(Beginning of PASSAGE)

Inhibition of vaccinia virus DNA replication by inducible expression of nitric oxide synthase.

Nitric oxide (NO) exerts multiple biologic roles in animal cells through differential regulation of three distinct forms of NO synthase encoded by separate genes. Macrophage-inducible nitric oxide synthase (iNOS) has been correlated with inhibition of viral growth, but little is known about the mechanism of this effect. To study the antiviral role of NO, we have generated a vaccinia virus (VV) recombinant expressing iNOS under the control of Escherichia coli LacI operator/repressor elements. When cultured cells of various origins are infected with this recombinant virus, there is inducible expression of iNOS in the presence of isopropylthio-beta-galactoside, as determined by Western blot and by detection of nitrite, a NO oxidation product. The levels of nitrite increase with time after infection, correlating with marked inhibition of VV DNA and late protein synthesis. Expression of VV early proteins is not affected by NO. Inhibition of VV DNA synthesis is likely to be in part a consequence of NO-mediated inhibition of viral ribonucleotide reductase, as this inhibition can be partially overcome by addition of deoxyribonucleosides. Inhibition of the essential viral functions by NO results in a reduction of virus yields by 50 to 90%, depending on the cell line. Thus, our results demonstrate a direct antiviral effect of NO, with inhibition of VV replication occurring at the level of DNA synthesis.

(End of PASSAGE)
(Beginning of PROVIDED MATERIAL)

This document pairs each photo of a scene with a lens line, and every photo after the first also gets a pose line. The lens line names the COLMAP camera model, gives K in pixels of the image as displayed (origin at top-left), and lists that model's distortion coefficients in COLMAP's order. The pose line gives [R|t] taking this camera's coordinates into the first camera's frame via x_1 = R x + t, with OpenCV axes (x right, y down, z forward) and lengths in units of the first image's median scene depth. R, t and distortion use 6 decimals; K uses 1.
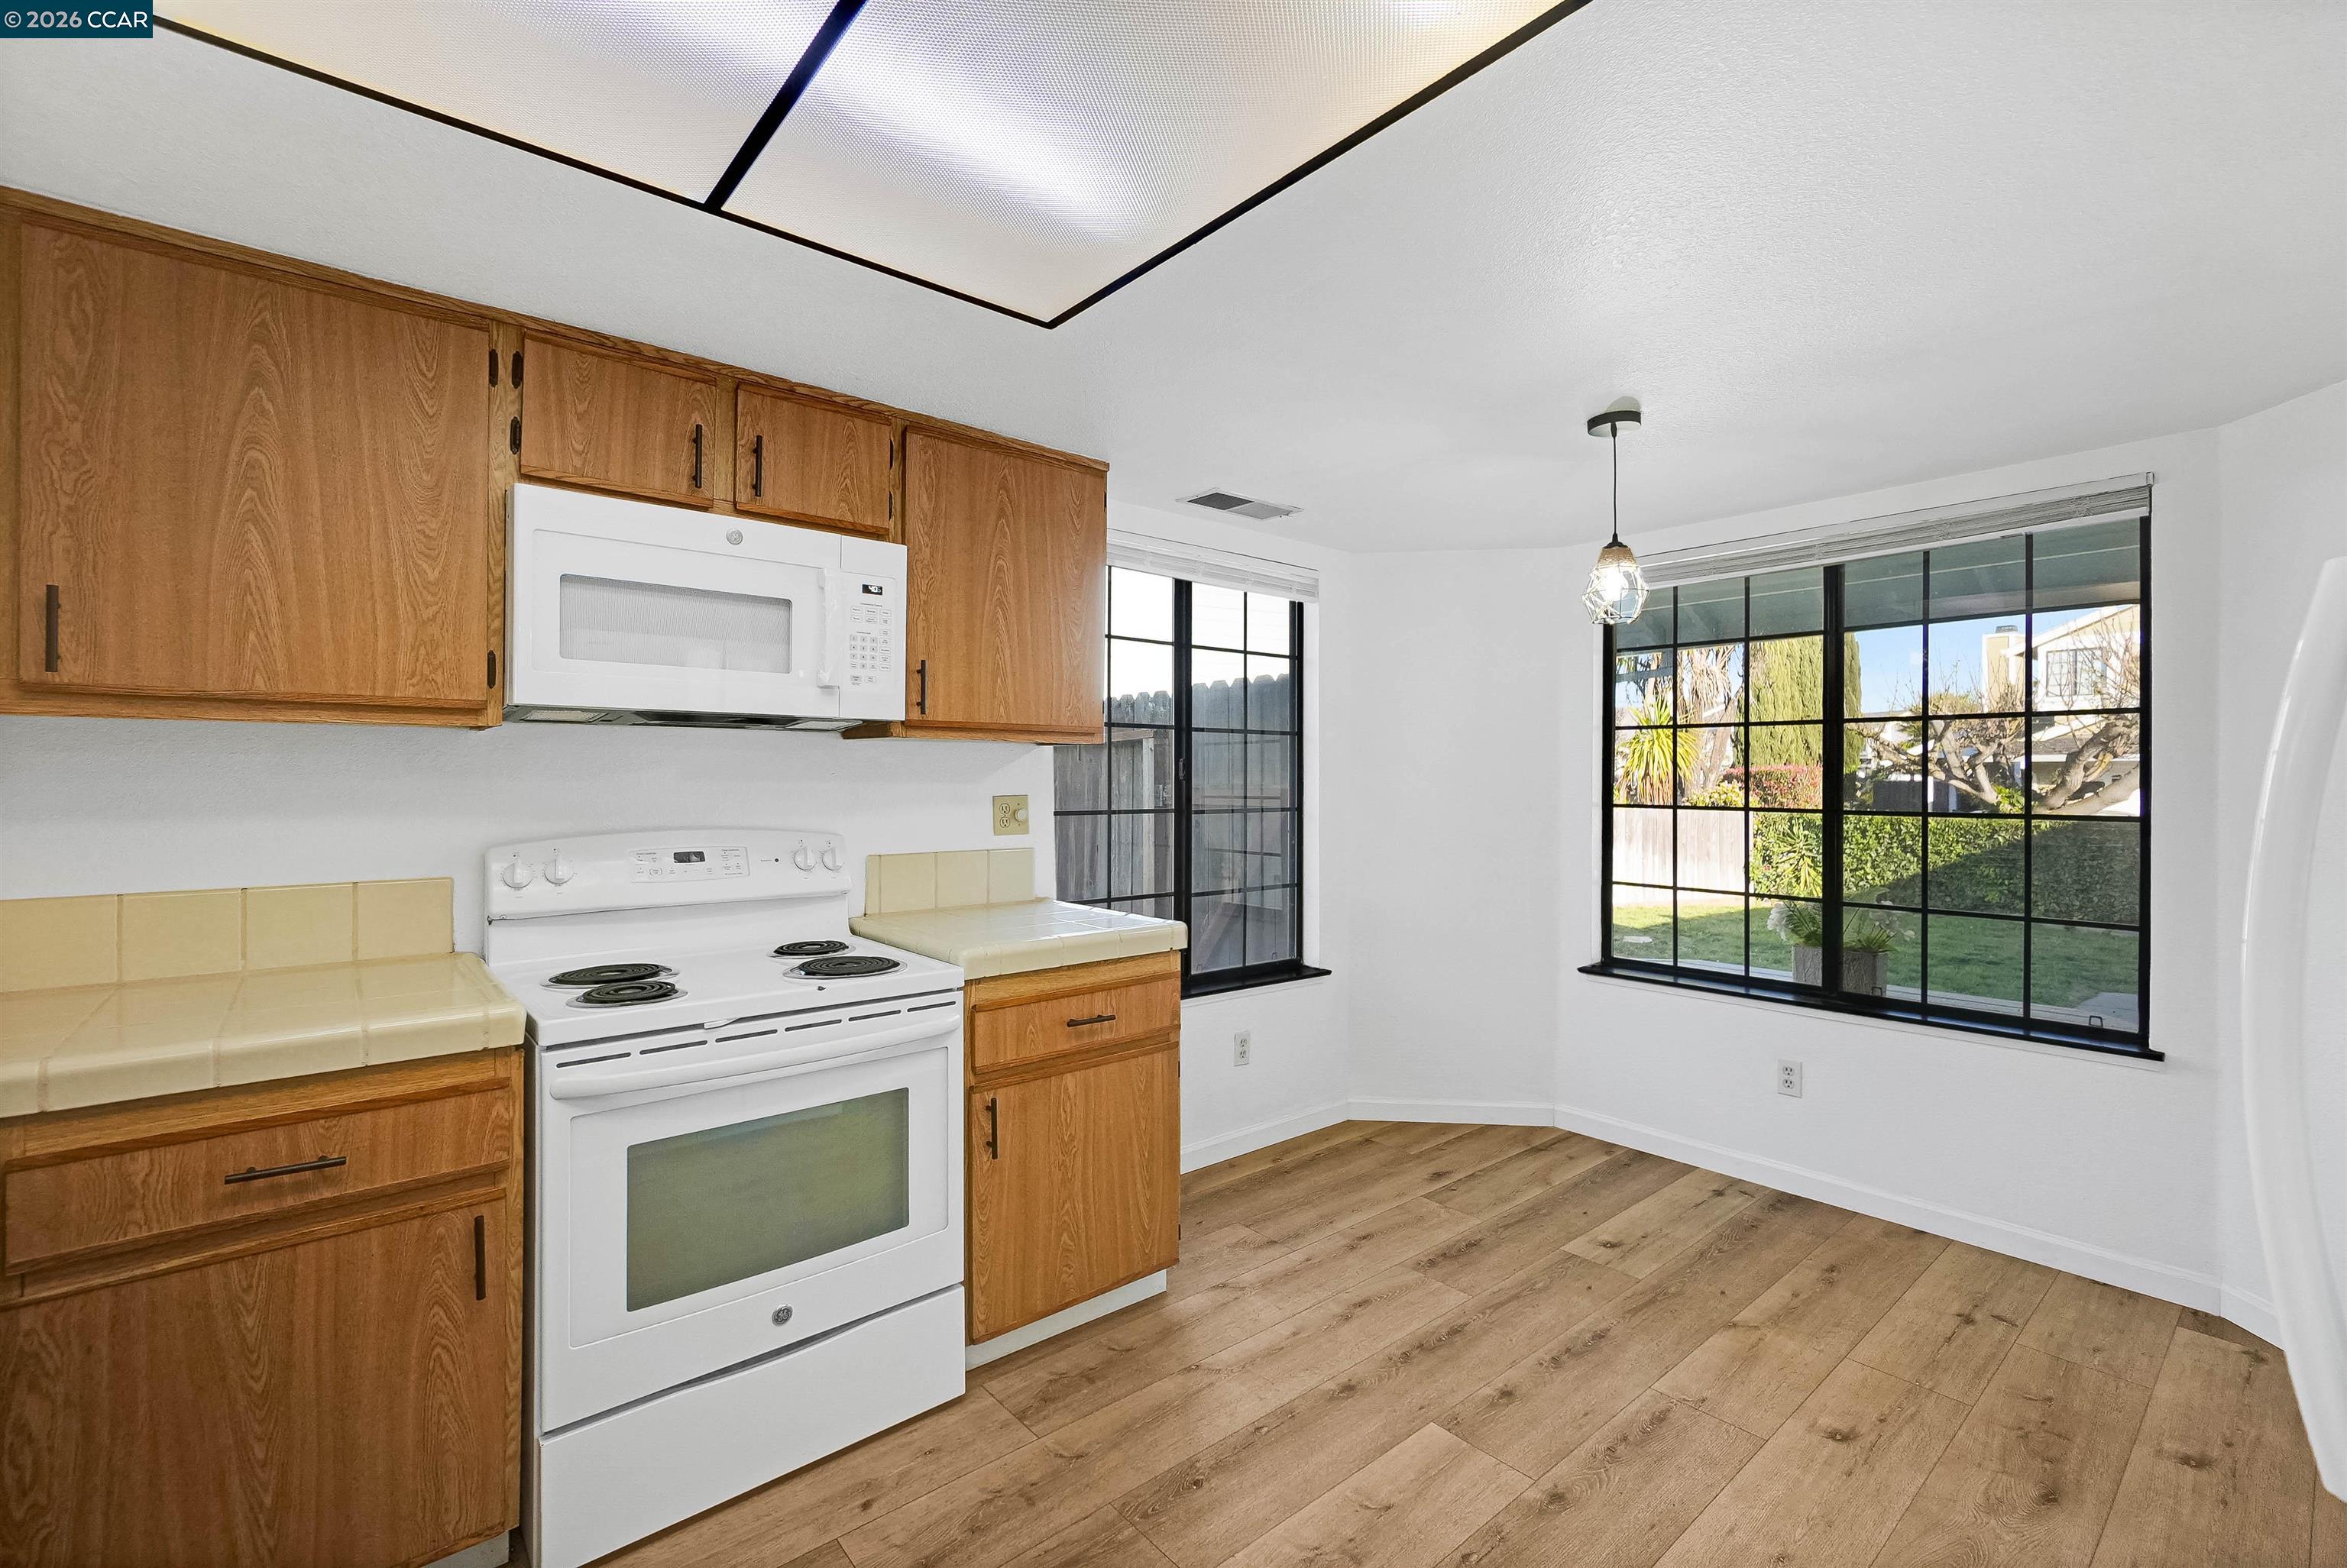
lens RADIAL K [[1014.9, 0, 1170.6], [0, 1014.9, 775.7], [0, 0, 1]] dist [-0.014715, 0.006575]
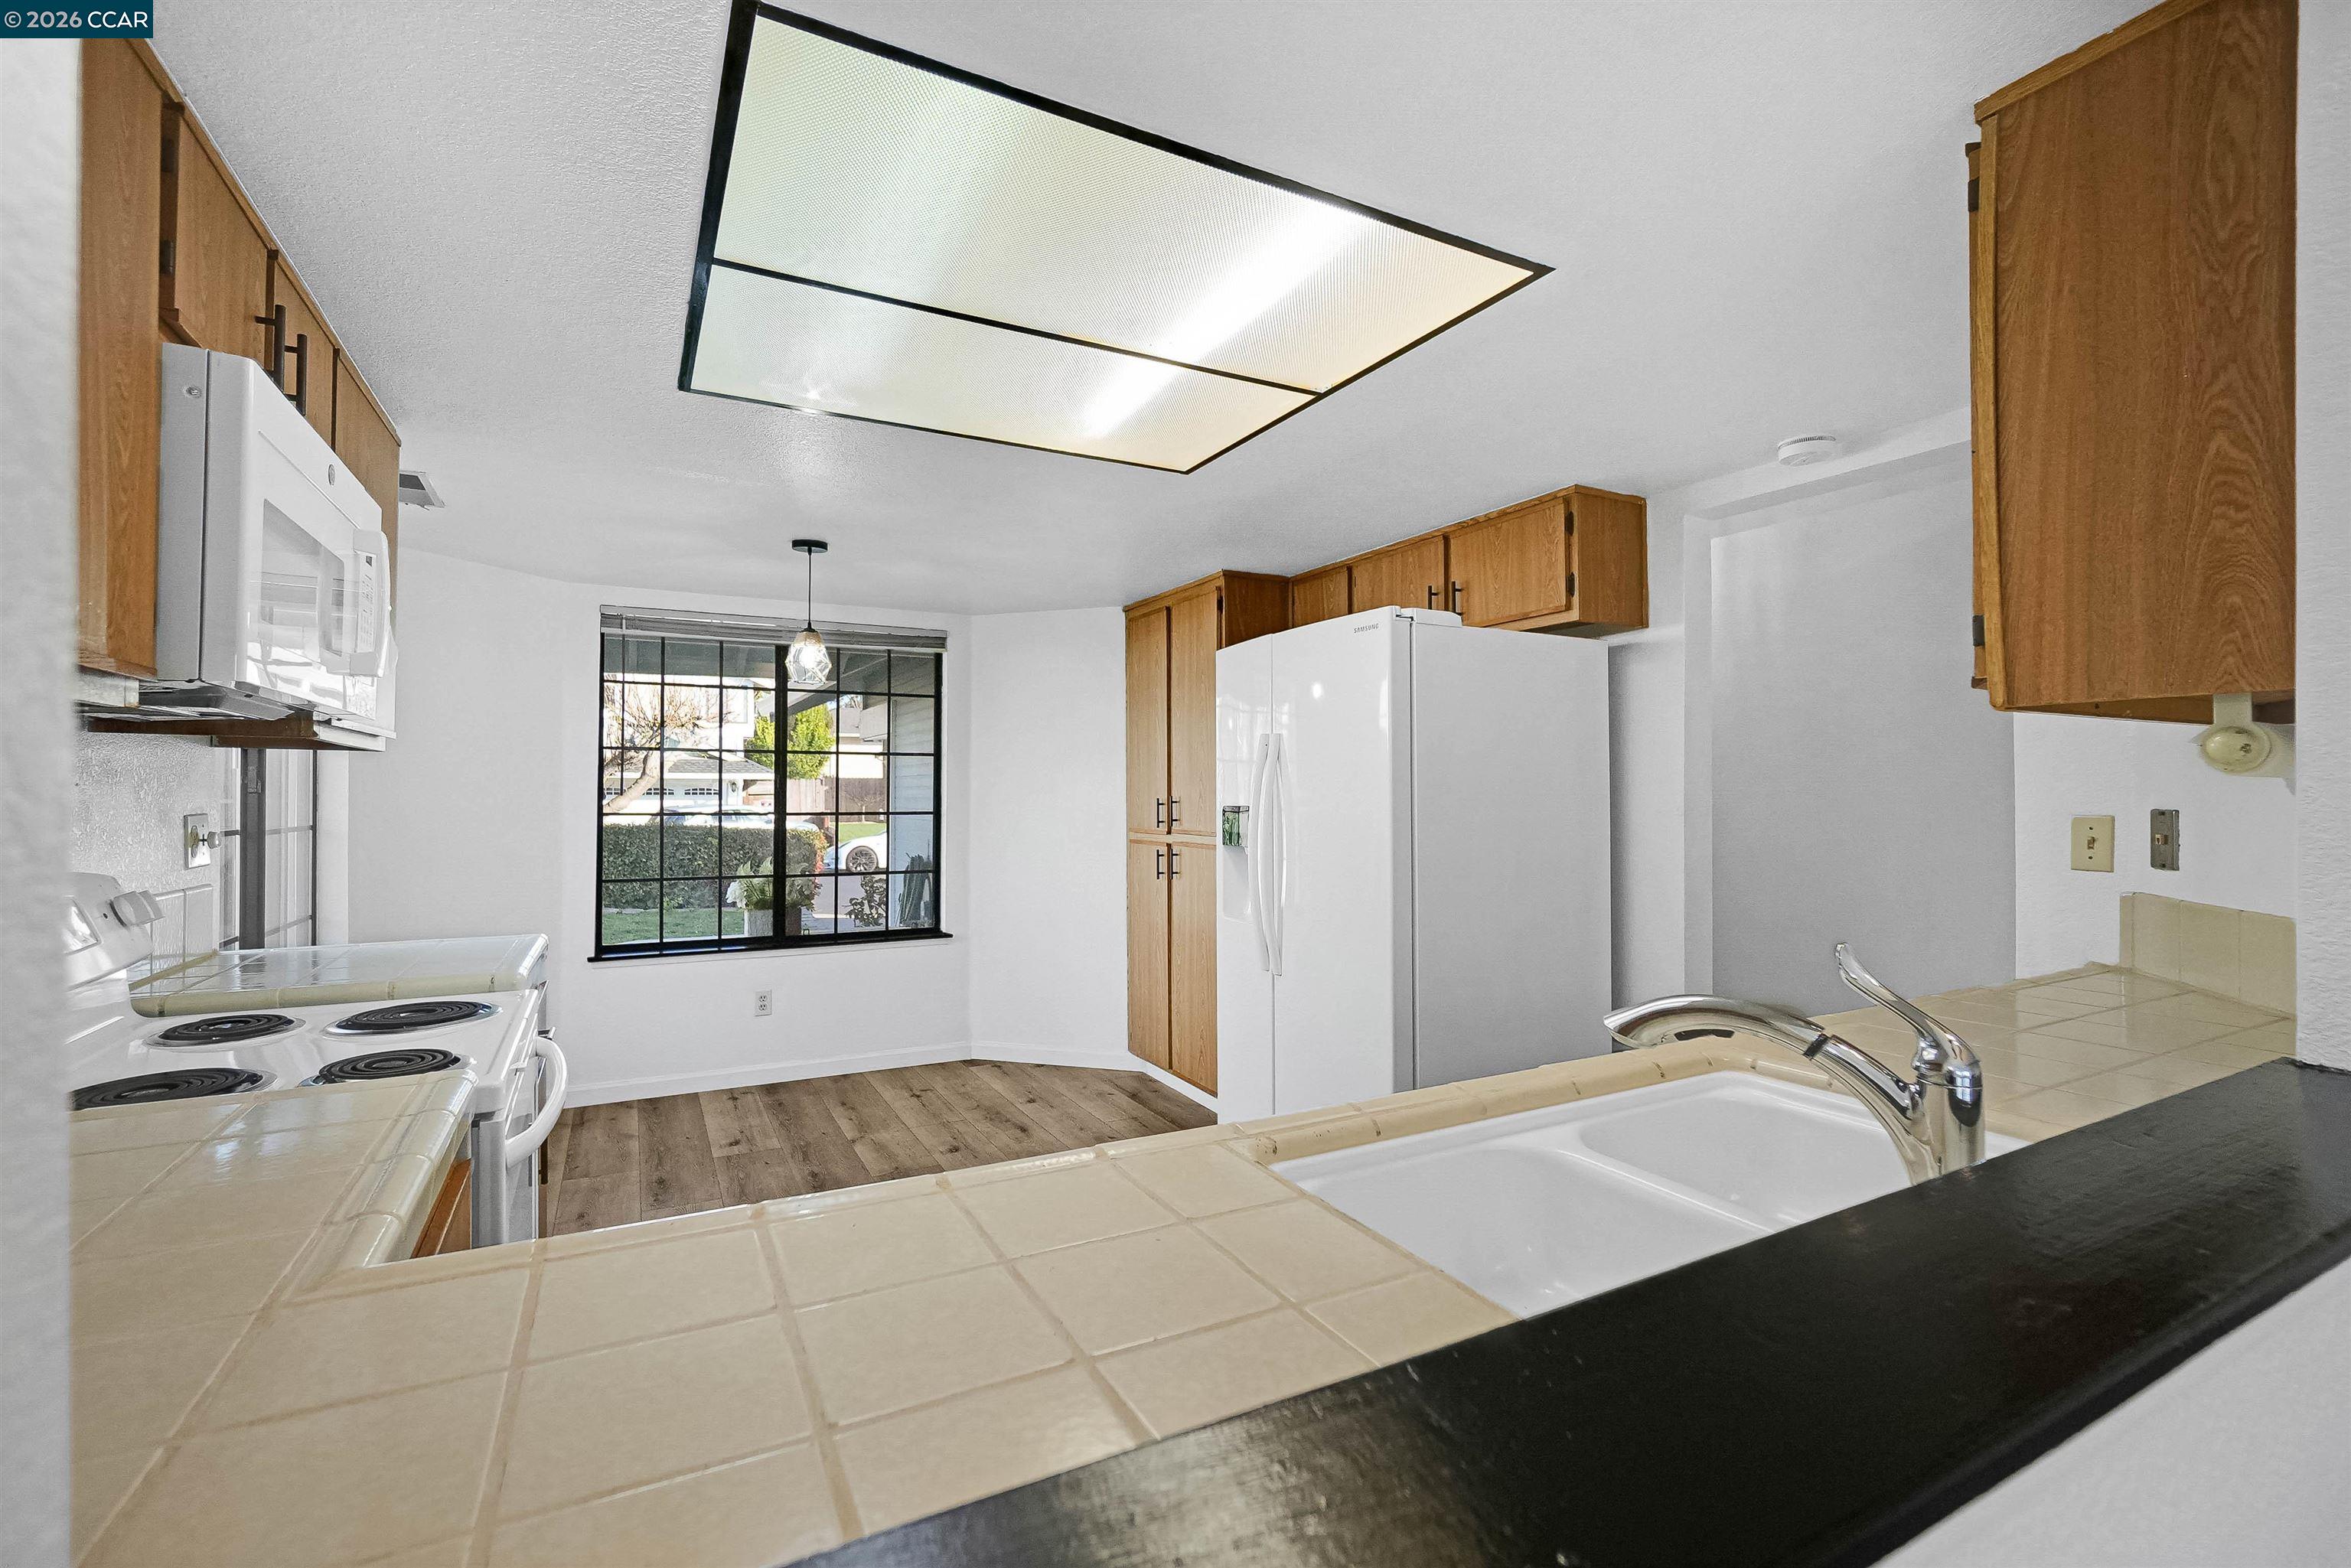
lens RADIAL K [[1016.8, 0, 1172.5], [0, 1016.8, 775.6], [0, 0, 1]] dist [-0.014715, 0.006575]
pose [[0.208434, 0.015686, 0.977911, -0.749426], [0.001288, 0.999866, -0.016313, 0.005471], [-0.978036, 0.004660, 0.208385, 0.159684]]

(End of PROVIDED MATERIAL)

* _TASK DIRECTIONS_
List every abbreviation the passage on nitric oxide and vaccinia virus introduces in parentheses, each with the full term it stands for. The data shown above are separate material, apart from the passage.

* _PROBLEM SOLUTION_
NO: nitric oxide
iNOS: macrophage-inducible nitric oxide synthase
VV: vaccinia virus